By quashing multiple FIRs against officials of a private university accused of illegal conversion, the Supreme Court has raised serious questions on the Uttar Pradesh Prohibition of Unlawful Conversion of Religion Act, 2021. Stating that the law cannot be ‘allowed to be made a tool of harassment of innocent persons’, a bench of Justices JB Pardiwala and Manoj Misra pulled up the prosecuting agencies for acting on their ‘whims and fancies’ and on the basis of ‘completely incredulous material’. The vice chancellor, director, and three other officials of the Sam Higginbottom University of Agriculture, Technology and Sciences, which was earlier known as the Allahabad Agricultural Institute, who were faced with a criminal case of religious conversion and got no relief from the Allahabad High Court, had moved the Supreme Court. A key provision of the 2021 law was that no third party could initiate a complaint, and only a relative could complain about illegal conversion. This law was amended in 2024 to allow anyone to file a complaint. The petitions heard by the Supreme Court concerned six FIRs lodged between December 2021 and January 2023 under various provisions of the IPC and the UP law. One of the FIRs was registered on 15 April 2022, at Kotwali police station in Fatehpur district on the basis of a complaint by Himanshu Dixit, the vice-president of Vishwa Hindu Parishad, alleging the conversion of 90 Hindus to Christianity. The top court said merely organising religious events or engaging in charitable activities did not amount to a criminal offence either under the UP law or the IPC. It said no irregularity in foreign funding of the organisation had been pointed out. Moreover, there were relevant laws to deal with erring organisations, but none had been invoked. The court said other FIRs repeated the same allegations. They were ‘mechanically reproduced’ with identical wording and identical mistakes. In one instance, two witnesses said their names were changed from ‘Rajesh Kumar Dwivedi’ to ‘Rajesh Kumar Samson’, yet they were two different individuals.

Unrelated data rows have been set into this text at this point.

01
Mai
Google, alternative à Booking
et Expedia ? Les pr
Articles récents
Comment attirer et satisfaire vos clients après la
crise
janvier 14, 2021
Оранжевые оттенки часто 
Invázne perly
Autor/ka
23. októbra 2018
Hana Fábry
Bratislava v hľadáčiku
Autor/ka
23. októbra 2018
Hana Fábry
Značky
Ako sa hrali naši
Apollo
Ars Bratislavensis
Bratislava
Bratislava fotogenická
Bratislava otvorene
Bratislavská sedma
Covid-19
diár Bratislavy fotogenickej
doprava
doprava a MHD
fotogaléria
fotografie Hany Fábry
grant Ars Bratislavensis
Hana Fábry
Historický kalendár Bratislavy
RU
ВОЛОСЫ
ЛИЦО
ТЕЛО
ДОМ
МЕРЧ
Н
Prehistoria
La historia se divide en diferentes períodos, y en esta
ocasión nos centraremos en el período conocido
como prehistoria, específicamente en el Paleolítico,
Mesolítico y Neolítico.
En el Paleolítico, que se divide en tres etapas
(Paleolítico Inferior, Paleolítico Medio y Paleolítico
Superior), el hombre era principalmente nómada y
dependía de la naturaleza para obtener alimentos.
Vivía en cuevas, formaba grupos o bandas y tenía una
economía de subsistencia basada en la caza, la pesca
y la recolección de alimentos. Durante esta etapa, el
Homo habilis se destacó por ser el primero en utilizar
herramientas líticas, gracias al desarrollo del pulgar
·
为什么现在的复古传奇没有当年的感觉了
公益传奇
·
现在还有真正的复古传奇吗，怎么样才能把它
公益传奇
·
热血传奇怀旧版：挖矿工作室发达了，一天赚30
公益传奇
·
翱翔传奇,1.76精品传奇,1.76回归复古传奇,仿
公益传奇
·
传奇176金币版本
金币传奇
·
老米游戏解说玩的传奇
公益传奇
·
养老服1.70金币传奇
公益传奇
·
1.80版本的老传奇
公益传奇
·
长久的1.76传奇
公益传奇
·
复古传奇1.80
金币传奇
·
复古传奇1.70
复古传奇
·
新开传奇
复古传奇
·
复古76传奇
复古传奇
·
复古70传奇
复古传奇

This ruling of the top court will have far-reaching implications for UP, as several cases have been registered under the anti-conversion law and could now be challenged. The law has often been used as a tool to victimise the minorities, but FIRs will now have to stand up to greater scrutiny. Vigilantism in the name of Hindu pride will not be allowed to terrorise innocent people practising their faith, a fundamental right of every Indian. The recent incident of two Kerala nuns being arrested for alleged trafficking in Chhattisgarh is a case in point. The apex court ruling comes as a welcome breather in a state where the minorities live in constant fear of the authorities and the bulldozer.